SUPPLIED TEXT:
Tuesday, April 22, 2008

Brethren are at work with unique recycling company.

Two Church of the Brethren members have joined the team of TerraCycle, Inc., a company based in Trenton, N.J., that focuses on environmental action through recycling. Kelsey Swanson and Michael Waas Smith have recently joined the TerraCycle staff.

Waas Smith is director of TerraCycle's new "Cookie Wrapper Brigade." He recommends the organization's five Brigade programs as fundraising opportunities for Church of the Brethren groups, particularly youth groups that may be looking for new ways to raise money for National Youth Conference.

The Brigade programs offer opportunities for schools and community groups--including churches--to join nationwide recycling fundraisers, working with the manufacturers of a variety of products. Groups collect previously non-recyclable or hard-to-recycle items in return for cash, while teaching about the environment. Anyone can sign up for the free programs and start earning donations for a local nonprofit. Participants receive free shipping collection bags or boxes.

Five recycling efforts are taking place: groups are being challenged to collect used soda bottles, yogurt containers, energy bar wrappers, used drink pouches, and cookie wrappers. In the "Drink Pouch Brigade," nonprofit groups will earn 2 cents per used drink pouch they collect. In the "Yogurt Brigade," groups earn 2 cents for every 6-ounce yogurt container, and 5 cents for every 32-ounce yogurt container they return (all yogurt containers must be cleaned). The "Bottle Brigade" pays 5 cents for every 20-ounce soda bottle. The "Wrapper Brigade" pays 2 cents for every energy bar or granola bar wrapper. The brand new "Cookie Wrapper Brigade" was just launched last week, Waas Smith said.

TerraCycle explains the need for such recycling programs: "Fruit drink pouches are a staple in American school cafeterias. According to the Container Recycling Institute, over 5 billion drink pouches are produced every year. Because the material used to makes these pouches is non-recyclable, virtually every single one is sent to a landfill. Similarly, more then 10 billion yogurt containers are consumed a year in America. In the case of Stonyfield Farm, its yogurt cups are made from Polypropylene Plastic #5. A study by the Center for Sustainable Systems determined #5 was the most environmentally preferred choice of plastic available for Stonyfield Farm yogurt because it allows the cups to use a minimal amount of plastic. However, since many recycling centers are not equipped to handle #5 cups, Stonyfield Farm teamed up with TerraCycle to save these from the landfills."

TerraCycle has more than 400 Yogurt Brigade locations and 700 locations involved in the Drink Pouch Brigade, and its Bottle Brigade recycling program broke 4,000 locations in 2007.

Recycled drink pouches will be made into handbags, tote bags, backpacks, and pencil cases for children and adults. Once returned to TerraCycle, yogurt containers are hand painted by inner-city artists and shipped to nurseries to replace non-recyclable plastic planting pots used by nurseries and retailers. The pots, called YoPlanter! are a way to lessen the more than 10 million plastic pots that are discarded each year.

Soda bottles are used to package TerraCycle's Organic Worm Poop fertilizers. TerraCycle feeds food and paper waste to millions of worms to create an organic fertilizer, which is packaged in reused soda bottles. "It was the world 's first product that is made from and packaged in waste!" said the release from TerraCycle. The Bottle Brigade has helped TerraCycle reuse over 2 million soda bottles in the last three years.

EXERCISE DATA:
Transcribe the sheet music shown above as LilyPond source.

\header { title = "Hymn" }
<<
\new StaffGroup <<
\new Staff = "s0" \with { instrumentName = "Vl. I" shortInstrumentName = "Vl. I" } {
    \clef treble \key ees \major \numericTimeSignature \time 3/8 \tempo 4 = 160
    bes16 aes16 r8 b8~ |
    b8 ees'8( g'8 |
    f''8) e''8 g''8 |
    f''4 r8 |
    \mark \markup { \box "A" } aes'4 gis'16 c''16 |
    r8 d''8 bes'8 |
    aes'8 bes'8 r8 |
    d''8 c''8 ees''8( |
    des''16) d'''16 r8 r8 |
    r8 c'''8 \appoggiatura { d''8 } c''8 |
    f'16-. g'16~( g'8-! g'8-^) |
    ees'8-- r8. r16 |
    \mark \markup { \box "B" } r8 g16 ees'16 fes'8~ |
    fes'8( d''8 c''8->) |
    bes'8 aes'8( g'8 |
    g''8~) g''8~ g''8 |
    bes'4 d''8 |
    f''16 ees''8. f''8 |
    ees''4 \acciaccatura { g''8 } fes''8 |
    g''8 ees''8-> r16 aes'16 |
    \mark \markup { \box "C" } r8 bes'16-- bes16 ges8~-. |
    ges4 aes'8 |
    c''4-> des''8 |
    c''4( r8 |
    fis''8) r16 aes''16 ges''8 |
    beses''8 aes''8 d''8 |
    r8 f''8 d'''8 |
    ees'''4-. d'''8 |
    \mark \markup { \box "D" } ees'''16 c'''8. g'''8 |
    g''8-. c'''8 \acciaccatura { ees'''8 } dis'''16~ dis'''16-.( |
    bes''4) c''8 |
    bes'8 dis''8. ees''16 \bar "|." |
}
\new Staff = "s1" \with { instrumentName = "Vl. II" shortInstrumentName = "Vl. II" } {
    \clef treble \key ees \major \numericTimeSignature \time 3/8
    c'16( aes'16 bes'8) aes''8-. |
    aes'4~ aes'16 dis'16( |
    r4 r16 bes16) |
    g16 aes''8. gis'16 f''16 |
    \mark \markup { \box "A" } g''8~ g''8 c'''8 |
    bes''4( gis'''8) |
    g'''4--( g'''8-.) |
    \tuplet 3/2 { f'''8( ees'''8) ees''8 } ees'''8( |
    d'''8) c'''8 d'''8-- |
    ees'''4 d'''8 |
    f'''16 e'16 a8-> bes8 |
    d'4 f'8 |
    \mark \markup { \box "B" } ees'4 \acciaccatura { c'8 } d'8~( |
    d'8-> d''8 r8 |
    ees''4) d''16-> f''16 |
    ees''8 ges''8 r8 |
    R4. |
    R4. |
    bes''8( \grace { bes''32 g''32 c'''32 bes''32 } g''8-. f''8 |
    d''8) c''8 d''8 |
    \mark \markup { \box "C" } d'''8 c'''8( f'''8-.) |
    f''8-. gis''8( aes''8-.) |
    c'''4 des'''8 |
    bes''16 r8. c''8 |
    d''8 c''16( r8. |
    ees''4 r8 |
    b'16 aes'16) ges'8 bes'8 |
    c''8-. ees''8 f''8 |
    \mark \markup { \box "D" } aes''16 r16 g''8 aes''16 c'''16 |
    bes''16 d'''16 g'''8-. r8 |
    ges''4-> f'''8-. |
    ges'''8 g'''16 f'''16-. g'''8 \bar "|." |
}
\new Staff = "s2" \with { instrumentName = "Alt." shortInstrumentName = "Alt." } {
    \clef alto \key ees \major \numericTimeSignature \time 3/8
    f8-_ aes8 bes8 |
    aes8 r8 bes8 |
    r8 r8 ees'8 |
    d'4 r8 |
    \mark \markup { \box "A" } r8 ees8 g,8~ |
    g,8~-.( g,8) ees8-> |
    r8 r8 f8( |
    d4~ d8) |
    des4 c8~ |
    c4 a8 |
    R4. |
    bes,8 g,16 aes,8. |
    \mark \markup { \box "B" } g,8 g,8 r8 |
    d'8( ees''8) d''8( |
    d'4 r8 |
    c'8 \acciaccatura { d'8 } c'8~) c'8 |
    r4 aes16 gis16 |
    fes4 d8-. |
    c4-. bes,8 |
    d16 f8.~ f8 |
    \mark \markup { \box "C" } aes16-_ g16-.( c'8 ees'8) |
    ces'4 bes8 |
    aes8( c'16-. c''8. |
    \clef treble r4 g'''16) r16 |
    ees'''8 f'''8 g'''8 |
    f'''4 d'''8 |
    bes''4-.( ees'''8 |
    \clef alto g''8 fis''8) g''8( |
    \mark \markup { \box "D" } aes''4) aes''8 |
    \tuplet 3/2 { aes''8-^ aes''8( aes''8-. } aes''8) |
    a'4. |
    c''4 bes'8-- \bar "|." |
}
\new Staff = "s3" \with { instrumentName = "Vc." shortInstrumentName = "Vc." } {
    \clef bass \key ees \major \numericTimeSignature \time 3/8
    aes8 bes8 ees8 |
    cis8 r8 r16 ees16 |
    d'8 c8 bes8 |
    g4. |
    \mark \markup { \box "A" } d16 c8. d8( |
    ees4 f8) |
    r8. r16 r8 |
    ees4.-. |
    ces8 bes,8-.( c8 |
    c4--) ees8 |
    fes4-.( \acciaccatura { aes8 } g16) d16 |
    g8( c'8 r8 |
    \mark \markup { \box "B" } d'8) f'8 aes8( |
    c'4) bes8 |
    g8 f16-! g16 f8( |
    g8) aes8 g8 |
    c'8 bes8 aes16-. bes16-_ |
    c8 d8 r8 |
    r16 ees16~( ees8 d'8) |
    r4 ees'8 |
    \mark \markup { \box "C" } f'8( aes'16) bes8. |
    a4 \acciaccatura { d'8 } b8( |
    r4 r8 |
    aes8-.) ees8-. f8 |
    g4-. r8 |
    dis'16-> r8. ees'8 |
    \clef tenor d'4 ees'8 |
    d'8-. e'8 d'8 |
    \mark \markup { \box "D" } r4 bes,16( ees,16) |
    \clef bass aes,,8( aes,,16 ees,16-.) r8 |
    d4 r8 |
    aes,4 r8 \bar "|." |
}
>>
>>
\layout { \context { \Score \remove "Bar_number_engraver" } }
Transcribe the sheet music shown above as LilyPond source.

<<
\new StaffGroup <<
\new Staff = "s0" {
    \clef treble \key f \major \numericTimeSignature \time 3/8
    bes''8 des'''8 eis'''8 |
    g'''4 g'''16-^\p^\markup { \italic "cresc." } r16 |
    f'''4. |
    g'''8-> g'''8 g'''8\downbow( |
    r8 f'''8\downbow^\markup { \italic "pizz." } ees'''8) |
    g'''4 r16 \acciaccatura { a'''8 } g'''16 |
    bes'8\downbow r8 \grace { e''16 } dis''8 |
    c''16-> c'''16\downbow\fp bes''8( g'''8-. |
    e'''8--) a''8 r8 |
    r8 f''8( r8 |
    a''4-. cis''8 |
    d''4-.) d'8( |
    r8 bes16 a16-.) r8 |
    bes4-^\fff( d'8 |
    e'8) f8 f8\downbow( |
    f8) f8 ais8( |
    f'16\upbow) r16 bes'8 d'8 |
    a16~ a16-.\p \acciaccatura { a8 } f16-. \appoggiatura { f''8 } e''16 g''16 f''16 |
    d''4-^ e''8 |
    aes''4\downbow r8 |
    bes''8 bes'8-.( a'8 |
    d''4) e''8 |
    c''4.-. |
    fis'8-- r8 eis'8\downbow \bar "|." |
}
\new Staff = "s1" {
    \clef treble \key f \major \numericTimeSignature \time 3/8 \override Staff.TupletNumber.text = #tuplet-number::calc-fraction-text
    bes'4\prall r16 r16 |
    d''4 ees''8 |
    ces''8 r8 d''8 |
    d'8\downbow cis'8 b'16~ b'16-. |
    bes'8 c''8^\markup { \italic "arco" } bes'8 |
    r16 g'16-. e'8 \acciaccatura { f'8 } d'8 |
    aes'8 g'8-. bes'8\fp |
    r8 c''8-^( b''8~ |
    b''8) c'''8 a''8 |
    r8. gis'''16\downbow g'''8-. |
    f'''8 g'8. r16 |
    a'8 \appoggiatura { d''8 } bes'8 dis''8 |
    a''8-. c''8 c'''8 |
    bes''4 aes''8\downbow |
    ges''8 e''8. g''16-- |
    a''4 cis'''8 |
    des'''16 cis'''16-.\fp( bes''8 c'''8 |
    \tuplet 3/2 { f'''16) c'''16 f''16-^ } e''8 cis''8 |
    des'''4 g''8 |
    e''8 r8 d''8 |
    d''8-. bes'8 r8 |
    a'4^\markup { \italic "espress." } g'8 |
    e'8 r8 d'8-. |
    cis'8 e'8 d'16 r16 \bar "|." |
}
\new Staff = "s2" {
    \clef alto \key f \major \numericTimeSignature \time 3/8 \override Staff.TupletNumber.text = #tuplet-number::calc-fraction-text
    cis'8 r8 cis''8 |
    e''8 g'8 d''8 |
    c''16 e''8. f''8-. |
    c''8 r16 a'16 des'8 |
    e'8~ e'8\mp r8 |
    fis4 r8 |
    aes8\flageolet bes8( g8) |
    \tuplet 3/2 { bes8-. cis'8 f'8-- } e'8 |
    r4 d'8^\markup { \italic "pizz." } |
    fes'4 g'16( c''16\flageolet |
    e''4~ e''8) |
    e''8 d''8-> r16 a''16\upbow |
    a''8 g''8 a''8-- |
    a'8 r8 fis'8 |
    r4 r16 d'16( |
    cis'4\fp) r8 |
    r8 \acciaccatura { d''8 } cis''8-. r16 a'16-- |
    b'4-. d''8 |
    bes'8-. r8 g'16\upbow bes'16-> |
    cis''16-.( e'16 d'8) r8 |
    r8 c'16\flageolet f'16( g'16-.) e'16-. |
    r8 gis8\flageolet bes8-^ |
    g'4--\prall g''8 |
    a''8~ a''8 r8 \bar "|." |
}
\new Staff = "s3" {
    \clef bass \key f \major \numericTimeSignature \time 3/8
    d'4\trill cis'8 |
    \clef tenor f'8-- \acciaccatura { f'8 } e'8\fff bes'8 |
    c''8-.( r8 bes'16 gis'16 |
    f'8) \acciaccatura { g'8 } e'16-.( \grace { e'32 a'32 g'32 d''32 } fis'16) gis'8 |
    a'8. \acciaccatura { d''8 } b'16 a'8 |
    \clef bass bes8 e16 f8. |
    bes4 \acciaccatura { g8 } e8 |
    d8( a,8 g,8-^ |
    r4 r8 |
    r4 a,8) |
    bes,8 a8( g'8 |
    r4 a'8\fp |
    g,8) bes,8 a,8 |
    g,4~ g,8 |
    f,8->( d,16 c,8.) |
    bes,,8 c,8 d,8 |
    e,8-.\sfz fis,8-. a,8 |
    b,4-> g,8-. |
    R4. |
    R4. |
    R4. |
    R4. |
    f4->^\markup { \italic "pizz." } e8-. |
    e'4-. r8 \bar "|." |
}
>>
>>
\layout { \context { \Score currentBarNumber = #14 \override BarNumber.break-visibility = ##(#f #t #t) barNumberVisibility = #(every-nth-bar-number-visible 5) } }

WHAT TO PRODUCE: Repeat word for word the passage of the TerraCycle text starting at "Two Church of" and ending at "the TerraCycle staff.". Rely only on the text about TerraCycle's recycling programs, not on the lines.

SOLUTION TO THE EXERCISE:
Two Church of the Brethren members have joined the team of TerraCycle, Inc., a company based in Trenton, N.J., that focuses on environmental action through recycling. Kelsey Swanson and Michael Waas Smith have recently joined the TerraCycle staff.